Data Analytics Specialist
- Chicago, IL
- Permanent
- Full-time
- Identify and develop advanced analytics use cases to resolve complex technical challenges, optimize processes, enhance revenue, ensure environmental sustainability, and improve safety.
- Drive ideas from conception to production using best-in-class Machine Learning Operations (MLOps) and Development Operations (DevOps) practices.
- Develop and optimize Machine Learning (ML) models and pipelines, ensuring their efficient deployment, monitoring, and scaling.
- Explore diverse data sources to improve predictive modeling and optimize business strategies.
- Assess Artificial Intelligence (AI) tools and methods for data analysis, enhancing business impact and decision-making.
- Implement predictive modeling techniques to optimize production facilities, revenue streams, and operational efficiencies.
- Generate documentation in line with established standards to support the development and deployment process.
- Collaborate with cross-functional teams, including IT, engineering, and business stakeholders, to drive data-driven solutions.
- Contribute to technical task forces investigating incidents and solving domain-specific problems using AI/ML techniques.

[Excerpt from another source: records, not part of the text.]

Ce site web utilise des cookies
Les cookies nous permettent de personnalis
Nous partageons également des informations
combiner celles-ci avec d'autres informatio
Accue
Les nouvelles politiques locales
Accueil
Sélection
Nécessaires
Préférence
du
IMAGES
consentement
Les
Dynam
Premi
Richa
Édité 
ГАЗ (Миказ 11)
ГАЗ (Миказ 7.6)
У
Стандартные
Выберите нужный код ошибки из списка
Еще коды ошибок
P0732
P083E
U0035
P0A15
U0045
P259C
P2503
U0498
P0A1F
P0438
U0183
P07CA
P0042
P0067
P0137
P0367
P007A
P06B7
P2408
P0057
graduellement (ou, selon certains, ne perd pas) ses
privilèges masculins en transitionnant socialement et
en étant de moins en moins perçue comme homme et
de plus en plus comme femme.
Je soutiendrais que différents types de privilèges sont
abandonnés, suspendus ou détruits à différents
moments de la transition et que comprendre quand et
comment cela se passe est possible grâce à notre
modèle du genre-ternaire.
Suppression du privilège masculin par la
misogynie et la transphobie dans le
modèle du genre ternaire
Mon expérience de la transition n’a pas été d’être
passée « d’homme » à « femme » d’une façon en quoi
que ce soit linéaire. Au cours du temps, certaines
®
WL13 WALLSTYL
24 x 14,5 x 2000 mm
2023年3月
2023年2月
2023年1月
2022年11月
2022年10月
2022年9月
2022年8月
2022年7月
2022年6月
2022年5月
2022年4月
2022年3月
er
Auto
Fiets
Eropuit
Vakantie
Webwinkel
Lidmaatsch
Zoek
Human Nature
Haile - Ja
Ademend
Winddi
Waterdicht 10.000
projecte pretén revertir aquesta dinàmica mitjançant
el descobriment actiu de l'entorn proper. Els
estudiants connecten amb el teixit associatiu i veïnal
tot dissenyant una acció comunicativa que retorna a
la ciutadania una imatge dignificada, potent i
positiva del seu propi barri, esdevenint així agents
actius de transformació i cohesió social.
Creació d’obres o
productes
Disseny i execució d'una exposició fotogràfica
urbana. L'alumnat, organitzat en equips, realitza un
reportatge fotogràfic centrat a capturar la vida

- Publish research papers for peer-reviewed journals and presents findings to other organizations and conferences to advance industry knowledge.

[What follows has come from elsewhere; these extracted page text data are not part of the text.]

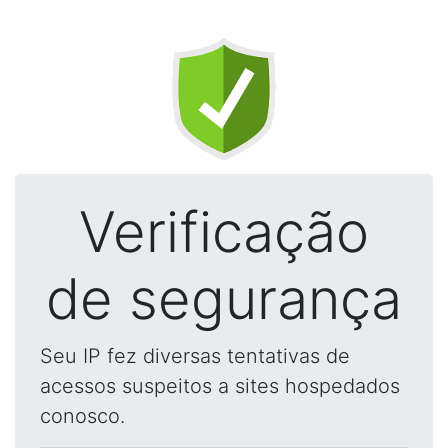
Verificação
de segurança
Seu IP fez diversas tentativas de
acessos suspeitos a sites hospedados
conosco.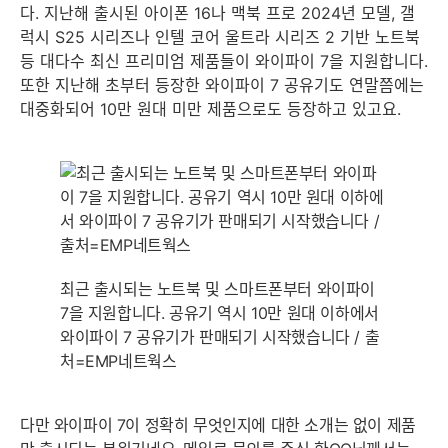
다. 지난해 출시된 아이폰 16나 맥북 프로 2024년 모델, 갤
럭시 S25 시리즈나 인텔 코어 울트라 시리즈 2 기반 노트북
등 대다수 최신 프리미엄 제품들이 와이파이 7을 지원합니다.
또한 지난해 초부터 등장한 와이파이 7 공유기도 연말쯤에는
대중화되어 10만 원대 미만 제품으로도 등장하고 있고요.
최근 출시되는 노트북 및 스마트폰부터 와이파이
7을 지원합니다. 공유기 역시 10만 원대 이하에서
와이파이 7 공유기가 판매되기 시작했습니다 / 출
처=EMP네트웍스
다만 와이파이 7이 정확히 무엇인지에 대한 소개는 없이 제품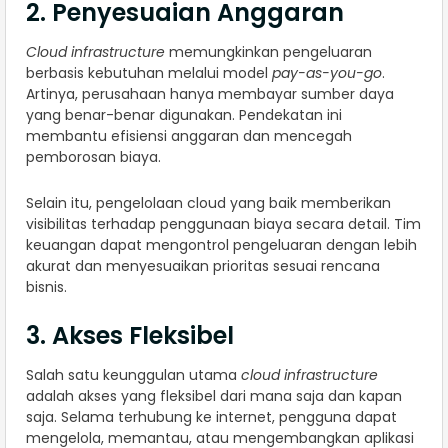
2. Penyesuaian Anggaran
Cloud infrastructure
memungkinkan pengeluaran
berbasis kebutuhan melalui model
pay-as-you-go
.
Artinya, perusahaan hanya membayar sumber daya
yang benar-benar digunakan. Pendekatan ini
membantu efisiensi anggaran dan mencegah
pemborosan biaya.
Selain itu, pengelolaan cloud yang baik memberikan
visibilitas terhadap penggunaan biaya secara detail. Tim
keuangan dapat mengontrol pengeluaran dengan lebih
akurat dan menyesuaikan prioritas sesuai rencana
bisnis.
3. Akses Fleksibel
Salah satu keunggulan utama
cloud infrastructure
adalah akses yang fleksibel dari mana saja dan kapan
saja. Selama terhubung ke internet, pengguna dapat
mengelola, memantau, atau mengembangkan aplikasi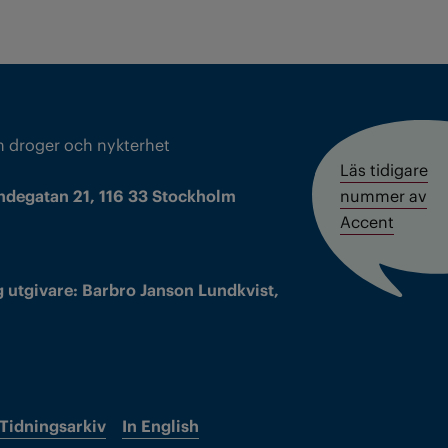
m droger och nykterhet
Läs tidigare
ndegatan 21, 116 33 Stockholm
nummer av
Accent
 utgivare: Barbro Janson Lundkvist,
Tidningsarkiv
In English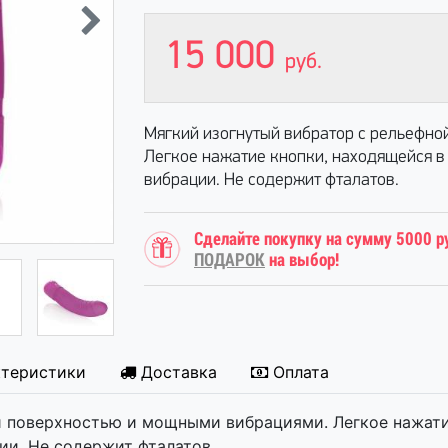
15 000
руб.
Мягкий изогнутый вибратор с рельефно
Легкое нажатие кнопки, находящейся в
вибрации. Не содержит фталатов.
Сделайте покупку на сумму 5000 р
ПОДАРОК
на выбор!
ктеристики
Доставка
Оплата
й поверхностью и мощными вибрациями. Легкое нажати
ии. Не содержит фталатов.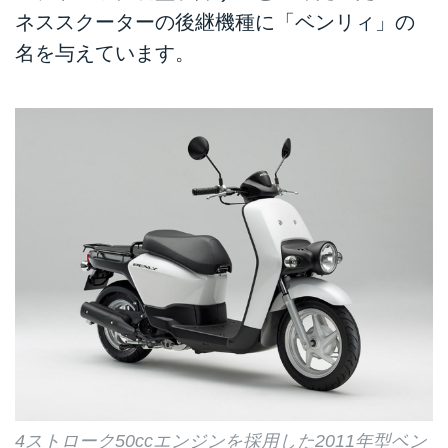
ネススクーターの後継機種に「ベンリィ」の
名を与えています。
4ストローク50ccエンジンを採用した2011年型ベン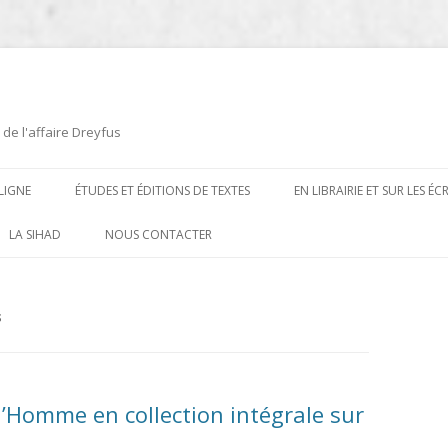
 de l'affaire Dreyfus
LIGNE
ÉTUDES ET ÉDITIONS DE TEXTES
EN LIBRAIRIE ET SUR LES É
ÉDITIONS DE TEXTES
2008-2012
LA SIHAD
NOUS CONTACTER
PROCÉDURES ET PROCÈS (1894 À
ÉTUDES
2013
1906)
CARTES POSTALES ET
2014
S
OUVRAGES ET PLAQUETTES
CARICATURES
2015
CONTEMPORAINS
DESSINS
2016
PRESSE
 l’Homme en collection intégrale sur
E
L’AFFAIRE DREYFUS AU CINÉMA
2017
BIOGRAPHIES, ESSAIS, THÈSES ET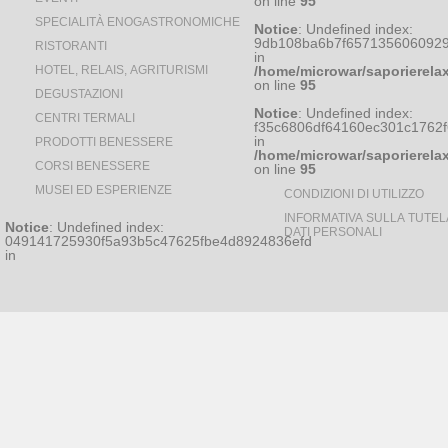
on line
95
SPECIALITÀ ENOGASTRONOMICHE
Notice
: Undefined index:
9db108ba6b7f6571356060929
RISTORANTI
in
HOTEL, RELAIS, AGRITURISMI
/home/microwar/saporierela
on line
95
DEGUSTAZIONI
Notice
: Undefined index:
CENTRI TERMALI
f35c6806df64160ec301c1762
in
PRODOTTI BENESSERE
/home/microwar/saporierela
CORSI BENESSERE
on line
95
MUSEI ED ESPERIENZE
CONDIZIONI DI UTILIZZO
INFORMATIVA SULLA TUTEL
Notice
: Undefined index:
DATI PERSONALI
049141725930f5a93b5c47625fbe4d8924836efd
in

- Promotes a learning environment through knowledge-sharing, and fosters a culture of continuous learning and innovation.
- Provide leadership and mentorship to junior team members and specialists.

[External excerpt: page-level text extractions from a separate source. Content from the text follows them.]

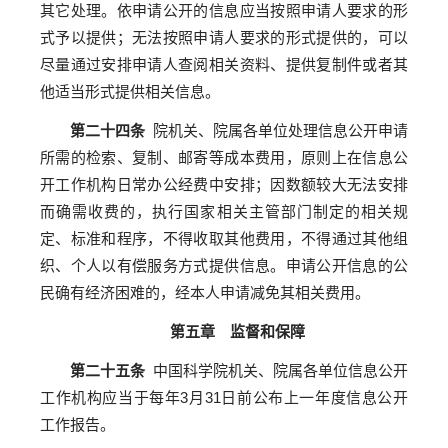
其它处理。依申请公开的信息应当按照申请人要求的形
式予以提供；无法按照申请人要求的形式提供的，可以
尽量通过安排申请人查阅相关资料、提供复制件或者其
他适当形式提供相关信息。
第二十四条
院机关、院属各单位处理信息公开申请
所需的检索、复制、邮寄等成本费用，原则上在信息公
开工作机构日常办公经费中安排；因数额较大无法安排
而确需收费的，执行国家相关主管部门制定的相关规
定、标准和程序，不得收取其他费用，不得通过其他组
织、个人以有偿服务方式提供信息。申请公开信息的公
民确有经济困难的，经本人申请减免其相关费用。
第五章 监督和保障
第二十五条
中国科学院机关、院属各单位信息公开
工作机构应当于每年3月31日前公布上一年度信息公开
工作报告。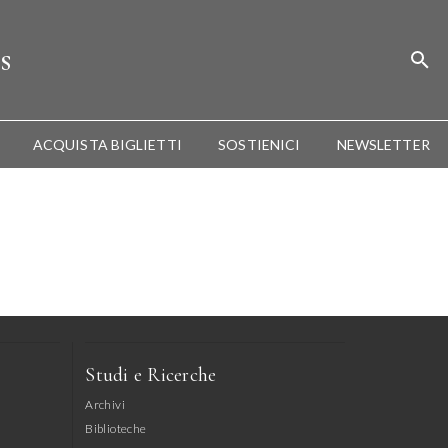
s
ACQUISTA BIGLIETTI
SOSTIENICI
NEWSLETTER
Studi e Ricerche
Archivi
Biblioteche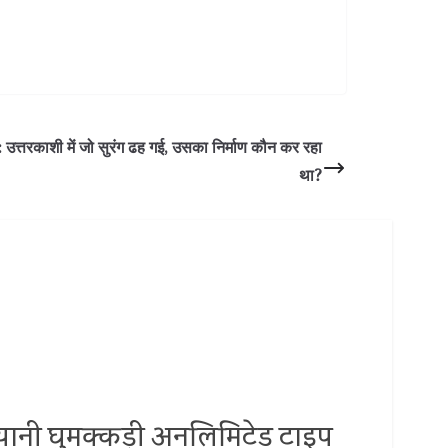
तरकाशी में जो सुरंग ढह गई, उसका निर्माण कौन कर रहा
था?
.. यानी घुमक्कड़ी अनलिमिटेड टाइप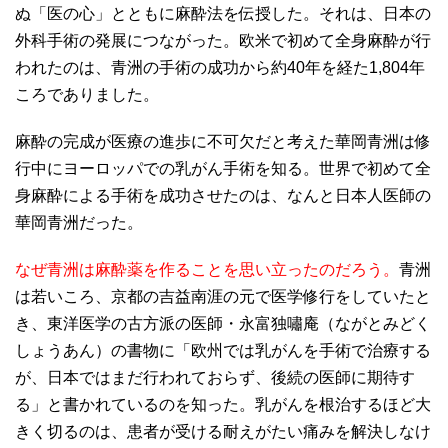
ぬ「医の心」とともに麻酔法を伝授した。それは、日本の
外科手術の発展につながった。欧米で初めて全身麻酔が行
われたのは、青洲の手術の成功から約40年を経た1,804年
ころでありました。
麻酔の完成が医療の進歩に不可欠だと考えた華岡青洲は修
行中にヨーロッパでの乳がん手術を知る。世界で初めて全
身麻酔による手術を成功させたのは、なんと日本人医師の
華岡青洲だった。
なぜ青洲は麻酔薬を作ることを思い立ったのだろう。
青洲
は若いころ、京都の吉益南涯の元で医学修行をしていたと
き、東洋医学の古方派の医師・永富独嘯庵（ながとみどく
しょうあん）の書物に「欧州では乳がんを手術で治療する
が、日本ではまだ行われておらず、後続の医師に期待す
る」と書かれているのを知った。乳がんを根治するほど大
きく切るのは、患者が受ける耐えがたい痛みを解決しなけ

- Bachelor’s degree in Data Science, Computer Science, Engineering, or a related field. An advanced degree (Master’s or PhD) focused on Data Science, AI, or ML Engineering with a background in Engineering is highly preferred.
- 20 years of overall experience, with hands-on experience in Data Science, Natural Language Processing (NLP), Computer Vision, and/or ML projects in the industry.
- Expertise in MLOps, DevOps, AIOps, DataOps and related operational frameworks for model deployment, monitoring, and automation.
- Experience in data collection, cleaning, preprocessing, and wrangling for industry-related problems based on domain knowledge.
- Proficiency in Platforms such as Python, R, SQL, SAS, Scala, and cloud platforms such as Azure and Google Cloud (Vertex AI).
- Expertise in visualization tools and packages; User Interface (UI) experience with Power Business Intelligence (Power BI) or similar tools.
- Experience with IT architecture and deploying models in on-prem environments.
- Strong understanding of continuous integration / continuous deployment (CI/CD) pipelines, containerization (Docker, Kubernetes), and automation frameworks.
- Demonstrated ability to publish research or contribute to industry knowledge through journal papers, conference proceedings, or whitepapers.